By Kylie Madry and Noe Torres
MEXICO CITY (Reuters) – Mexican leasing firm Unifin will miss principal and interest payments on its debt because of limited sources of financing, the company said in a filing to Mexico’s main stock exchange.
The decision is effective immediately “and through the period necessary to negotiate definitive agreements with (Unifin’s) shareholders in relation to a strategic restructuring,” it said in the filing late on Monday.
Unifin shares fell 85% on Tuesday morning to an historic low.
“As a result of this announcement, we’re reviewing our previous recommendation,” analysts at Mexico’s VectorAnalisis said in a note. Their previous recommendation was buy.
Unifin said it hopes to come to an agreement “in the short term” to continue the restructuring process.

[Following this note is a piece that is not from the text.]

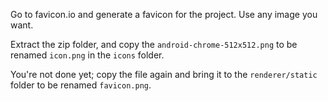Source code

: Go to favicon.io and generate a favicon for the project. Use any image you want.

Extract the zip folder, and copy the `android-chrome-512x512.png` to be renamed `icon.png` in the `icons` folder.

You're not done yet; copy the file again and bring it to the `renderer/static` folder to be renamed `favicon.png`.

According to its second-quarter results, it has 79 billion pesos ($3.94 billion) in financial liabilities.
Earlier this year, Unifin reached an agreement with Credit Suisse for a $500 million credit line to be used for corporate purposes, including debt refinancing.
Unifin will continue to comply with “payment obligations under non-recourse private securitization structures,” it said.
The Mexican company also said earlier that it had agreed with holders of a $200 million international bond to extend its maturity from August 2022 to May 2024.